BD de Thierry Labrosse
Glénat (2023), 176p., intégrale des trois volumes.
Merci aux éditions Glénat pour cette découverte.
En 2111 Montréal est sous les eaux, victime du réchauffement climatique. Dans cette société inégalitaire où les plus démunis survivent seulement, une caste a accès au vaccin Jouvex qui garantit une restructuration moléculaire permettant de vivre jusqu’à 200 ans… Arrivé de sa province, un jeune homme va se retrouvé plongé dans une révolution aux coulisses plus troubles qu’elles ne le semblent…
Le québecois Thierry Labrosse est dans le circuit BD depuis les années 2000 où il a été mis pied à l’étrier par l’inévitable Arleston en pleine heure de gloire de Lanfeust, sur la série Morea, dont il a dessiné les cinq premiers tomes. Avec son dessin très technique, ses design SF ambitieux et son amour des jolies filles, le monde de la BD voyait en lui la prochaine star du neuvième art. Sans doute lassé d’un univers arlestonien formaté et finalement assez prude, il a choisi de voler de ses propres ailes en lançant la trilogie Ab Irato (« sous le coup de la colère ») qui part sur de très bonnes bases avant de révéler les faiblesses de Labrosse notamment en matière de dialogue.
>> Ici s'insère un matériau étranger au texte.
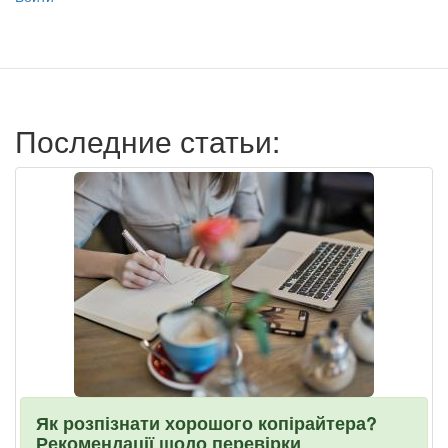
учётной
записи
пользователя
Последние статьи:
Як розпізнати хорошого копірайтера?
Рекомендації щодо перевірки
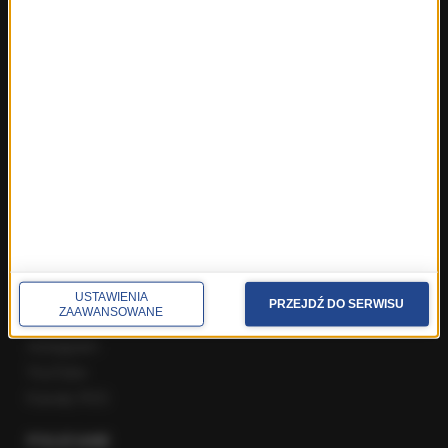
ROZMOWY W RMF FM
Najnowsze rozmowy w RMF FM
Rozmowa o 7:00 w RMF FM i Radiu RMF24
Poranna rozmowa w RMF FM
Popołudniowa rozmowa w RMF FM
Gość Krzysztofa Ziemca w RMF FM
Rozmowy w Radiu RMF24
SPOŁECZNOŚĆ
Facebook
USTAWIENIA
PRZEJDŹ DO SERWISU
ZAAWANSOWANE
Twitter
Instagram
YouTube
Kanały RSS
POLECANE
Sur le plan graphique rien à redire, vous allez passer de magnifiques moments SF avec de grandes batailles futuristes, assauts de forces spéciales contre résistants, décors post-apo fourmillants et combat de la nemesis qui n’ont rien à envier aux meilleurs manga. Car la série est articulée de manière un peu schizophrène entre deux personnages: le jeune et naïf Riel qui se trouve embarqué malgré lui dans un conflit politico-industriel majeur en cherchant à sauver sa dulcinée, et une mystérieuse jeune femme dotée de capacités martiales et psychokinétiques phénoménales. Les deux intrigues avancent pour se rejoindre vaguement mais semblent juxtaposées tout le long sans que l’on sache trop pourquoi. Cela ne dérange pas tellement la lecture mais c’est assez frustrant car séparément ces deux intrigues sont très réussies.
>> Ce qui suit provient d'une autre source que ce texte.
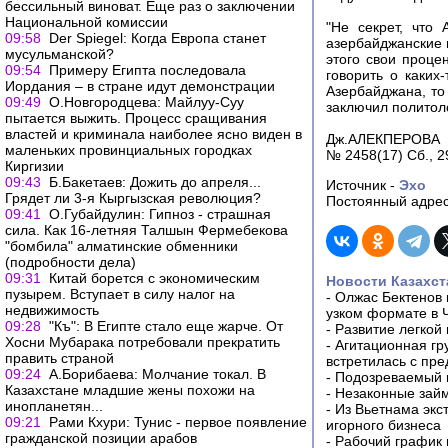
бессильный виноват. Еще раз о заключении
Национальной комиссии
"Не секрет, что
09:58
Der Spiegel: Когда Европа станет
азербайджанские н
мусульманской?
этого свои проце
09:54
Примеру Египта последовала
говорить о каких
Иордания – в стране идут демонстрации
Азербайджана, то
09:49
О.Новгородцева: Майлуу-Суу
заключил политоло
пытается выжить. Процесс сращивания
властей и криминала наиболее ясно виден в
Дж.АЛЕКПЕРОВА
маленьких провинциальных городках
№ 2458(17) Сб., 2
Киргизии
09:43
Б.Бакетаев: Дожить до апреля...
Источник -
Эхо
Грядет ли 3-я Кыргызская революция?
Постоянный адрес
09:41
О.Губайдулин: Гипноз - страшная
сила. Как 16-летняя Талшын Фермебекова
"бомбила" алматинские обменники
(подробности дела)
09:31
Китай борется с экономическим
Новости Казахст
пузырем. Вступает в силу налог на
-
Олжас Бектенов 
недвижимость
узком формате в 
09:28
"Къ": В Египте стало еще жарче. От
-
Развитие легкой
Хосни Мубарака потребовали прекратить
-
Агитационная гр
править страной
встретилась с пр
09:24
А.Борибаева: Молчание токал. В
-
Подозреваемый в
Казахстане младшие жены похожи на
-
Незаконные займ
инопланетян...
-
Из Вьетнама экс
09:21
Рами Кхури: Тунис - первое появление
игорного бизнеса
гражданской позиции арабов
-
Рабочий график 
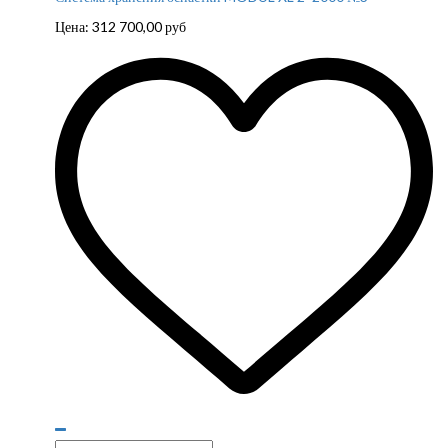
Цена:
312 700,00
руб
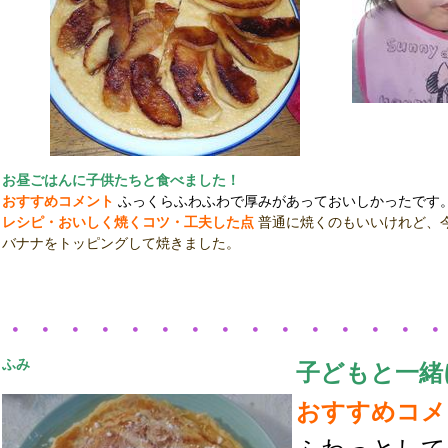
お昼ごはんに子供たちと食べました！
おすすめコメント
ふっくらふわふわで厚みがあっておいしかったです
レシピ・おいしく焼くコツ・工夫した点
普通に焼くのもいいけれど、
バナナをトッピングして焼きました。
・・・・・・・・・・・・・・
ふみ
子どもと一緒
おすすめコメ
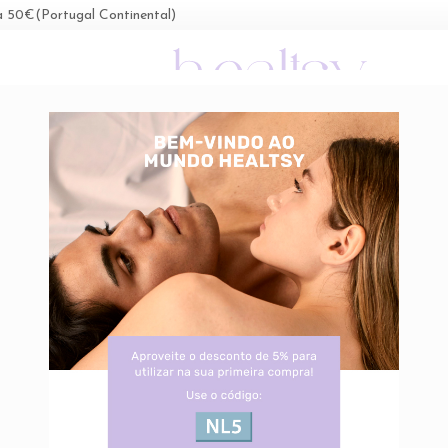
a 50€(Portugal Continental)
PROMOÇÕES
DESTAQUES
MARCAS
BLO
own
le dropdown
Toggle dropdown
Toggle dropdown
Toggle dropdown
Toggle drop
cosmética
Proteção Solar
Saúde Oral
Suplementos Alimentares
Ortopedia & Po
Subscreve a Newsletter e recebe 5% desconto
Vitalux Plus - 10mg Luteina (x84 cápsulas)
VITALUX PLU
Suplemento alimentar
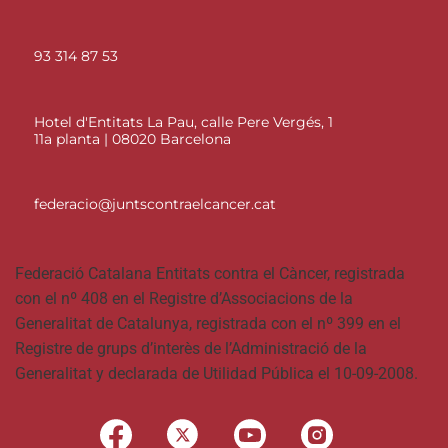
93 314 87 53
Hotel d'Entitats La Pau, calle Pere Vergés, 1
11a planta | 08020 Barcelona
federacio@juntscontraelcancer.cat
Federació Catalana Entitats contra el Càncer, registrada
con el nº 408 en el Registre d’Associacions de la
Generalitat de Catalunya, registrada con el nº 399 en el
Registre de grups d’interès de l’Administració de la
Generalitat y declarada de Utilidad Pública el 10-09-2008.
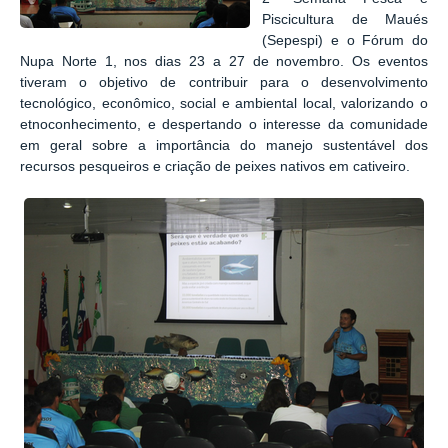
Piscicultura de Maués
(Sepespi) e o Fórum do
Nupa Norte 1, nos dias 23 a 27 de novembro. Os eventos
tiveram o objetivo de contribuir para o desenvolvimento
tecnológico, econômico, social e ambiental local, valorizando o
etnoconhecimento, e despertando o interesse da comunidade
em geral sobre a importância do manejo sustentável dos
recursos pesqueiros e criação de peixes nativos em cativeiro.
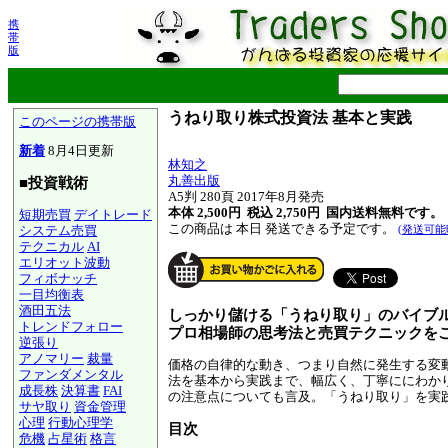
携
帯
版
うねり取り株式投資法 基本と実践
このページの携帯版
新着
8月4日更新
林知之
丸善出版
■投資戦術
A5判 280頁 2017年8月発売
本体 2,500円 税込 2,750円
国内送料無料です。
短期売買
デイトレード
この商品は 本日 発送できる予定です。
システム売買
(発送可能
テクニカル
AI
エリオット波動
フィボナッチ
一目均衡表
酒田五法
しっかり儲ける「うねり取り」のバイブ
トレンドフォロー
プロ相場師の思考法と売買テクニックを
逆張り
アノマリー
裁量
価格の自律的な動き、つまり自然に発生する変
ファンダメンタル
法を基本から実践まで、幅広く、丁寧ににわか
成長株
決算書
FAI
の注意点についても言及。「うねり取り」を実
サヤ取り
資金管理
心理
行動心理学
目次
危機
占星術
格言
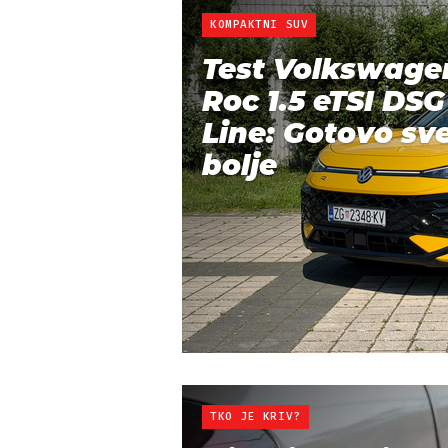
KOMPAKTNI SUV
Test Volkswage
Roc 1.5 eTSI DSG
Line: Gotovo sve
bolje
TKO JE KRIV?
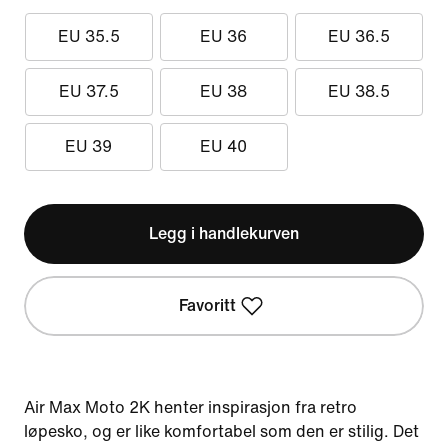
EU 35.5
EU 36
EU 36.5
EU 37.5
EU 38
EU 38.5
EU 39
EU 40
Legg i handlekurven
Favoritt
Air Max Moto 2K henter inspirasjon fra retro
løpesko, og er like komfortabel som den er stilig. Det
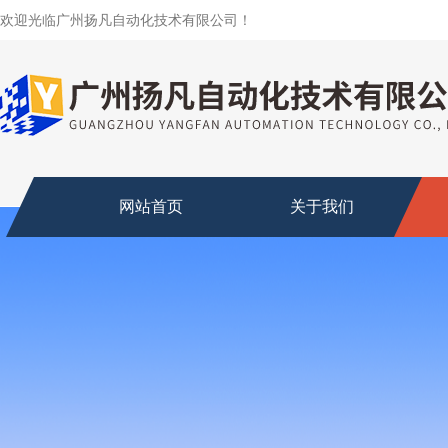
欢迎光临广州扬凡自动化技术有限公司！
网站首页
关于我们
Doté d’une galerie de personnages conséquente avec son grand méchant dirigeant la multinationale produisant le vaccin et corrupteur du beau monde politique, ses traitres et ses incorruptibles de la police, ses belles âmes dans un monde de brutes, on se plait à suivre cette révolution articulée autour d’une rébellion des bas quartiers pour l’obtention pour tous du précieux sérum. Pour revenir aux difficultés scénaristiques d’un auteur dont ce n’est pas le métier, outre des dialogues un peu faibles, on trouve certaines ellipses qui oublient de nous tisser des explications relationnelles entre certains personnages, ce qui ne luit pas à la compréhension d’une intrigue sommes toutes assez simple, mais perturbe un peu la fluidité du tout. Rien de grave mais une nouvelle illustration que scénariste est un métier et que la plupart des aventures solitaires de très bons dessinateurs oublient l’apport de leurs acolytes.
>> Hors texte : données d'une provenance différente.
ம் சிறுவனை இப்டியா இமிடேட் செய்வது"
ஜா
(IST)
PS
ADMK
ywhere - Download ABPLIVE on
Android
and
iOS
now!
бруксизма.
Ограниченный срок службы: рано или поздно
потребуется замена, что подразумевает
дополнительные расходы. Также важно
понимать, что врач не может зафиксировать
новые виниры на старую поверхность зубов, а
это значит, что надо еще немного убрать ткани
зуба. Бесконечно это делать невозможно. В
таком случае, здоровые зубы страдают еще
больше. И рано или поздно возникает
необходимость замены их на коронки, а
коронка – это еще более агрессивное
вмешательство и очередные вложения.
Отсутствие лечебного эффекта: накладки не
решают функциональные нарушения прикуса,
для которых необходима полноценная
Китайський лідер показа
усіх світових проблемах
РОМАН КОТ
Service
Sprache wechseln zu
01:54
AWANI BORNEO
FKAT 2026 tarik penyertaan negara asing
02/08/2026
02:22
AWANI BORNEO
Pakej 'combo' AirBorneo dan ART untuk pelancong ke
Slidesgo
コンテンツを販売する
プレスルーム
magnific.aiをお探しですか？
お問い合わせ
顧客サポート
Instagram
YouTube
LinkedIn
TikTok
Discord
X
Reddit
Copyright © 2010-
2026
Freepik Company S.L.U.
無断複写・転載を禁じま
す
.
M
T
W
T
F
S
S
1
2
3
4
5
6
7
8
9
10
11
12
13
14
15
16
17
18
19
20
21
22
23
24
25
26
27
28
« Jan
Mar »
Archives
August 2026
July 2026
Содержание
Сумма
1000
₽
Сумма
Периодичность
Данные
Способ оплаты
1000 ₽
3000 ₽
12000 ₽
En digérant de très belles références classiques de la SF (l’être supra-naturel vengeur, la multinationale scientifique, la guerre-civile dans un Etat aux mains de l’argent,…), Thierry Labrosse nous invite au final à une très sympathique aventure SF qui apporte un léger exotisme en se situant dans une Montréal aux sonorités francophones qui rappelle par moment le travail de Bilal sur l’époque Metal Hurlant. En s’associant à un scénariste (dialoguiste) il aurait pu ambitionner une grande série, qui trouve ses limites dans un manque de liant mais réussit parfaitement dans ses scènes d’action et de tension psychologique. A découvrir. Depuis Ab Irato conclue il y a déjà sept ans, Labrosse s’est lancé dans une série auto-éditée inspirée du strip américain comme la Liberty Meadows de Frank Cho. On a hâte de lire ça!